Ana emptied a matchbox on the table, distributing them in three different piles. In those piles there were a total of 48 matches and he observed the following: “If from the first pile, as many matches as there were initially in the second and then from the second step to the third, as many matches as there were in this third pile and then, from the third a lot happened to the first as many matches as there was at that time in the first, at the end of this process the three piles will be the same ”.
In the late 1970s, China imposed the one-child policy to try to contain the country's growing population so that each couple could only have one child. What family kinship relationships will cease to exist in China? Solution There will be no brothers, uncles, nephews, cousins or brothers-in-law.

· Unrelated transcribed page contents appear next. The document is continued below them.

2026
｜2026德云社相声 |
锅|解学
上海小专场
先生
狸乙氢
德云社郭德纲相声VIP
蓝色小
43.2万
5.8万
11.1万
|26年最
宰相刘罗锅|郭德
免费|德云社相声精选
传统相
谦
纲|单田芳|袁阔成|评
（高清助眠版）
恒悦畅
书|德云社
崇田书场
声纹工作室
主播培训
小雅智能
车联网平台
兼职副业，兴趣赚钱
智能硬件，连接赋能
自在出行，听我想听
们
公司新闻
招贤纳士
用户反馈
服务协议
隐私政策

If a child and a half eats a candy and a half every day and a half, how long will it take four and a half children to eat four and a half candies? Solution If every child and a half takes a day and a half to eat a candy and a half, four and a half children will also take a day and a half to eat four and a half candies since the number of children and consumption are both multiplied by 3.
The following dice game is very popular at fairs but it is rare for two people to agree on the chances of winning the player has, so I present it as an elementary problem of probability theory. On the board we have six boxes marked with the numbers 1, 2, 3, 4, 5 and 6.
Hugo was born on a rainy Sunday in Paris in April and turned seven on a sunny Sunday in Tokyo. How old were you in 1996? Extracted from the page lolamr.blogalia.com Solution Birthdays are repeated on the day of the week every six years (there is only one leap in between), but at the end of the century, due to astrophysical correction, despite being leap they do not have One more day in February (look at 2000).
A 3 cm diameter coin can pass through a 2 cm diameter hole, without forcing or tearing it. How? Solution We make a round hole of 2 cm in diameter in the center of a sheet of paper. The sheet of paper is folded on itself 3 or 4 times as shown in the image, using the hole as a vertex, thus obtaining a funnel.